El solía caminar taciturno hacia la empedrada playa de sus recuerdos mientras que yo, en mis escasos trece años, trepaba su silencio en mi bicicleta y sentía su aliento antiguo detrás de su beso en mi mejilla. Había tardes en que, fumando su pipa, nos embarcábamos en sus historias insólitas. Él era el marino mágico que encendía en secreto las estrellas de mar. El remero interminable que podía pasearse en el océano en una cáscara de huevo. Era el contador de cuentos inacabables, quien escondió en su pecho un secreto que nunca logré descubrir. El amado por las mujeres y admirado por los amigos. El descubridor de lo absurdo en los ojos de la gente, porque la vida tiene su argumento que jamás acabamos de entender, una esquina donde la historia confabula con la muerte.
Sentía que mi padre, a pesar de su silencio, su amor era puro como el cristal que la lluvia gotea cada amanecer. Descubrí en él, al pintor de crepúsculos, al mago, al misterio.
Y ahora, observo las ventanas de la casa como astilla en el ojo de un recuerdo que se resiste a llorar y veo el pecho hundido de mi padre y su mirada extraviada entre su incomprensión y trozos de silencio atracados en su boca y me pregunto:
¿Dónde está el marino mágico que encendía las estrellas con sus ojos? ¿Dónde ha quedado el fabricante del abrazo y del vino? ¿Dónde dejó anclado su sueño? ¿En qué libro su firma inconclusa? ¿Bajo qué cama quedaron desperdigadas sus huellas de insomnio? ¿En qué caja dejó escondido su martillo de sangre? su mirada, su pipa.
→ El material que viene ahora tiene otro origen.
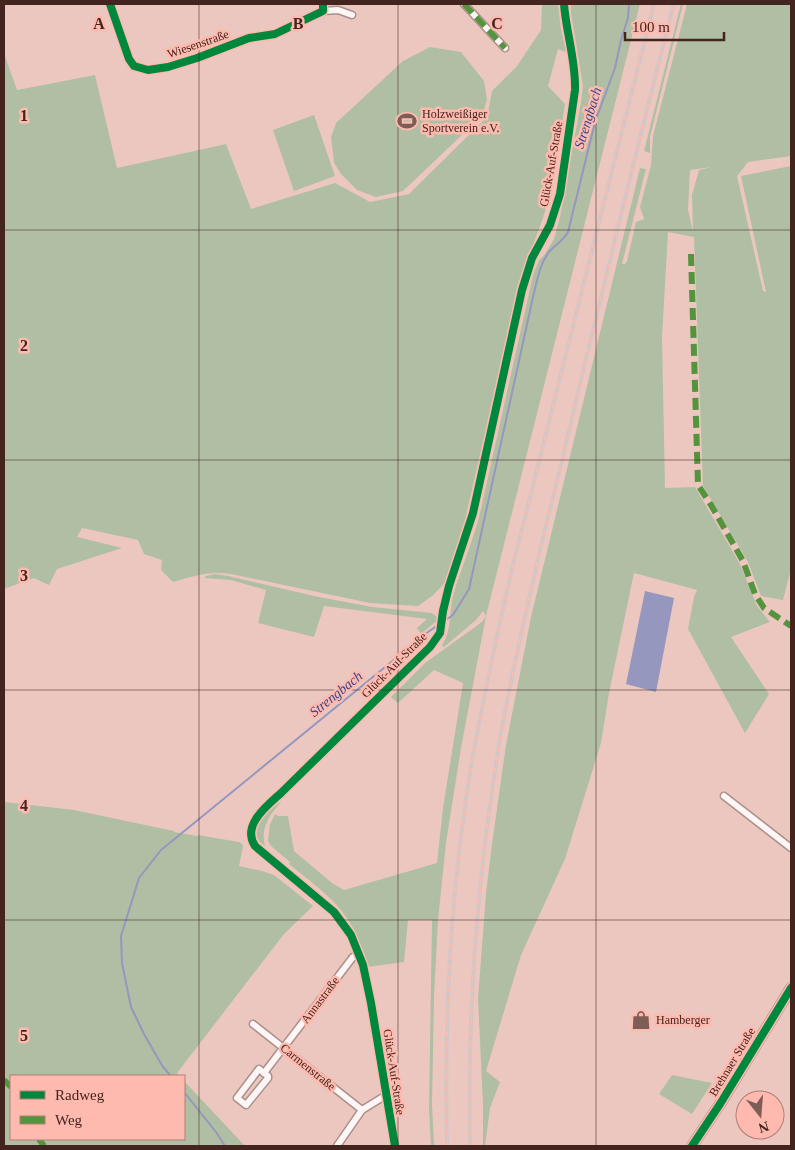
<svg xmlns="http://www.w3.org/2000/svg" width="795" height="1150" font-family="'Times New Roman',serif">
	<rect width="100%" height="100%" fill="#ecc7c0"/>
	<!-- green -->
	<g fill="#b0bfa3" fill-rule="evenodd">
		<path d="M542,4H558L561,29L566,52L558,49L548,86L565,104L552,189L543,218L521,278L461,537L444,584L432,596L418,606L370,603L231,574C209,571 194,576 173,582L161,570L162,560L144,554L138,540L82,528L77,537L122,548L57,569L49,585L34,578L4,589V53L17,90L95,75L117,168L226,144L251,209L335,183L370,202L409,194L487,117L492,91L517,66L541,30Z"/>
		<path d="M571,4H640L486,616L461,748L446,843L438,920L434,997L432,1105L434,1146H431L429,1110L432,920H408L404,962L367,967C362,949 357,932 346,917C334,898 307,879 289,864L290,862L271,846L268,841L270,824L275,814L278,816H288L294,851L332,883L344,890L437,863L443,808L463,683L434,670L398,703L391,697L425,663L482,622L486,616L483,611L476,620L444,647L442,645C452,630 449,613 453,596C461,568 473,541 480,513L533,275L539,260L545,254L554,239L560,217L581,102L583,86L571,13Z"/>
		<path d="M681,4H683L650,137V153L644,151Z"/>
		<path d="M687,4H791V156L748,162L737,176L763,291L766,292L741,176L791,166V569L783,600L761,596L748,562L703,486L694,237L668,232L662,337L665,488L695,487L740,564L757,606L770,622L731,637L769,694L745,733L688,629L694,597L697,590L634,573L609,693L601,743L565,859L521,955L486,1071L500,1082L490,1108L485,1146H483V1105L478,999L486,893L492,844L506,745L531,617L640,168L646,169L622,264H625L627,261L636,222L644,219L640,207L651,165L653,136ZM712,167L699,170L692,195L693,232L688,210L690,170Z"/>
		<path d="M430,47L461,52L484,81L487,99L483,115L403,191L376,197L357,190L341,174L334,163L331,137L336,123L403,61Z"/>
		<path d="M314,115L335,176L294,191L273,130Z"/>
		<path d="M215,574L228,576L314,596L372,607L432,613L437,617L436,622L434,623L421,634L417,628L427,619L324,606L314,637L258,623L266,590L231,580L204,578L206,576Z"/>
		<path d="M282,801C270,814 260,828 265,846C262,844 258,841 257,837C253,822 271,808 282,801Z"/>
		<path d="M4,802L74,810L174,831V832L197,836L198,835L239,842L242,844L243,846L239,866L262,871L274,875L313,906L284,934L177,1073L179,1076H11V1139H184V1081L245,1146H4Z"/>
		<path d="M672,1075L712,1083L692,1114L659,1094Z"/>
	</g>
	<!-- water -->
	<path fill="#9597be" d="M645,591L674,598L656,692L626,684Z"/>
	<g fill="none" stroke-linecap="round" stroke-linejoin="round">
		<!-- stream -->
		<g stroke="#9597be" stroke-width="2">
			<path d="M444,621L453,615L469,589L533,297C537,282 539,265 549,252C555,245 564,240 568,232L595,122L615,68L621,40L628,18L629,4"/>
			<path d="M171,1076L163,1067L144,1034L131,1007L122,963L121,936L139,878L161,850L428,632L438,625"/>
			<path d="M184,1092L216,1132L225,1146"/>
		</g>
		<!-- street casing -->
		<g stroke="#ad8f8a" stroke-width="9">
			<g id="street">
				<path d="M110,4L129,59L134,66L148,70L168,67L197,58L249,38L275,34L323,11V4"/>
				<path d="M464,4L505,48"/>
				<path d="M323,11L338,10L352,15"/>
				<path d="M724,796L791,848"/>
				<path d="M253,1024L362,1110"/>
				<path d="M259,1069L268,1076V1078L246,1105L237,1098Z"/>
				<path d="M264,1073L353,957L359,955"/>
				<path d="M337,1146L362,1110L383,1097L387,1096"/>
				<path d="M395,1146L371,1003L363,965L351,935L334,912L255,846C241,825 268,805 281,793L430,647L440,633L443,611L449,586L473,513L522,290L532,258L550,225L560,194L575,90C576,61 566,32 564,4"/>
			</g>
		</g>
		<!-- primary casing -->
		<g stroke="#ad8f8a" stroke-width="12">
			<path id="primary" d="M692,1146L720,1104L791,988"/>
		</g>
		<!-- street -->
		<use href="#street" stroke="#fcf7f6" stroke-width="6"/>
		<!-- primary -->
		<use href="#primary" stroke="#fcf7f6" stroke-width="10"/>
		<!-- rail casing -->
		<g stroke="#d2c7c5" stroke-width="4">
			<g id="rail">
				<path d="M447,1146C444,1021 450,896 470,773C481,706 496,639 511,573L654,4"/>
				<path d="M470,1146C467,1006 478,865 502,727C515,658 531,589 547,521C560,470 572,419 584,367C614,246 642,124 674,4"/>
			</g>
		</g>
		<!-- rail -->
		<use href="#rail" stroke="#febaae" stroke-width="2" stroke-dasharray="5.5" stroke-linecap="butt"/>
		<!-- quiet -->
		<g stroke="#53943d" stroke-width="6" stroke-dasharray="12 6" stroke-linecap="butt">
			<path d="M464,4L505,48"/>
			<path d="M691,254L698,485L711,505L743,561L755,594L764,608L791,626"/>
			<path d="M4,1080L11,1087"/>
			<path d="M39,1139L44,1146"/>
		</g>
		<!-- cycleway casing -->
		<g stroke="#febaae" stroke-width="11">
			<g id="cycleway">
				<path d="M110,4L129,59L134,66L148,70L168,67L197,58L249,38L275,34L323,11V4"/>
				<path d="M395,1146L371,1003L363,965L351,935L334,912L255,846C241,825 268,805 281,793L430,647L440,633L443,611L449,586L473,513L522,290L532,258L550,225L560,194L575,90C576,61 566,32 564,4"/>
				<path d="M692,1146L720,1104L791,988"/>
			</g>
		</g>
		<!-- cycleway -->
		<use href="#cycleway" stroke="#00873e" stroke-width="8"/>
	</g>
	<!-- grid -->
	<path fill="none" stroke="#44241f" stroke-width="1" stroke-opacity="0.55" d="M199,4V1146M398,4V1146M596,4V1146M4,230H791M4,460H791M4,690H791M4,920H791"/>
	<!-- icons -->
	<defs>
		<g id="stadium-bare" transform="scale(1.5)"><path d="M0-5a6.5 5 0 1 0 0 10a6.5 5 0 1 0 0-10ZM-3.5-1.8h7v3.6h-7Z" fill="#7f5d57" stroke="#febaae" stroke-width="2.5" paint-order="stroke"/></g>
		<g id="shop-bare" transform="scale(1.5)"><path d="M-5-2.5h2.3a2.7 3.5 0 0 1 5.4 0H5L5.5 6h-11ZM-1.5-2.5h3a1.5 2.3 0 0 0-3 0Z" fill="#7f5d57" stroke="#febaae" stroke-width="2.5" paint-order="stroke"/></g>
	</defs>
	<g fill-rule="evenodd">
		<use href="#stadium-bare" x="407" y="121"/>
		<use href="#shop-bare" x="641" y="1020"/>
	</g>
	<g text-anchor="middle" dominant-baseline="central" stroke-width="5" stroke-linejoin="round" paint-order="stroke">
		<!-- street labels -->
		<g font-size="12" fill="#44241f" stroke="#febaae">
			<text transform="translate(198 44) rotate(-19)">Wiesenstraße</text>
			<text transform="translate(551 164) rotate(-80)">Glück-Auf-Straße</text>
			<text transform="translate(394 665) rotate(-45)">Glück-Auf-Straße</text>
			<text transform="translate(320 1000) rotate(-53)">Annastraße</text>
			<text transform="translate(732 1062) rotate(-59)">Brehnaer Straße</text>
			<text transform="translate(308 1067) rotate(39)">Carmenstraße</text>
			<text transform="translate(394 1072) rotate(81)">Glück-Auf-Straße</text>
		</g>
		<!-- poi labels -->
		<g font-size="12" fill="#44241f" stroke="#febaae" text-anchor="start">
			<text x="422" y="114">Holzweißiger<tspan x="422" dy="14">Sportverein e.V.</tspan></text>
			<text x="656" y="1020">Hamberger</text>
		</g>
		<!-- water labels -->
		<g font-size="14" font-style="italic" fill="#34468e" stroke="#febaae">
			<text transform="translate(588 118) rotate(-73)">Strengbach</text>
			<text transform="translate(336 694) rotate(-39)">Strengbach</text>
		</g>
	</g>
	<g font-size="16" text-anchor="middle" font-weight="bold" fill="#44241f" stroke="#febaae" stroke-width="5" stroke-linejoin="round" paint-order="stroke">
		<text x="99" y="29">A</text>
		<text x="298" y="29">B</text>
		<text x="497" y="29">C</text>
		<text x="24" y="121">1</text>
		<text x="24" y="351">2</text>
		<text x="24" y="581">3</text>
		<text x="24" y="811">4</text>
		<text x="24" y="1041">5</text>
	</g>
	<!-- border -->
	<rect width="795" height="1150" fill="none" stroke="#44241f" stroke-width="10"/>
	<!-- legend -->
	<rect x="10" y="1075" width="175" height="65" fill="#febaae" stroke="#b47e75"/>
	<rect x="20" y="1091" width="25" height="8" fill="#00873e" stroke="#b47e75"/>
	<text x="55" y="1100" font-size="15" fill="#44241f">Radweg</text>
	<rect x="20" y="1116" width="25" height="8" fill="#53943d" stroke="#b47e75"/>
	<text x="55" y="1125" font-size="15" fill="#44241f">Weg</text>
	<!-- north arrow -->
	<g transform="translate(760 1115) rotate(163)"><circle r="24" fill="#febaae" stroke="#b47e75"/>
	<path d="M0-4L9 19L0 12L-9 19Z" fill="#7f5d57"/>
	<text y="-8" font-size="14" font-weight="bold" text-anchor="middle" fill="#44241f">N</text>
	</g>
	<!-- scale -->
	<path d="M625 32v8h99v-8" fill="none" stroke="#44241f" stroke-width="2.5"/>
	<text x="632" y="32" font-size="15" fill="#44241f" stroke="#febaae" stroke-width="4" paint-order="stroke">100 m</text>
</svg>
Y me rebelo a la respuesta que presiento. Más que una casa, una tarde o una historia del océano, es un sitio increíble donde mi padre verano tras verano se está muriendo entre medicinas, abrazos y palabras familiares que no entiende.
Son las tres y treinta y la madrugada está oscura. Mi padre me mira, pero es en vano, ya no entiende de mi ternura.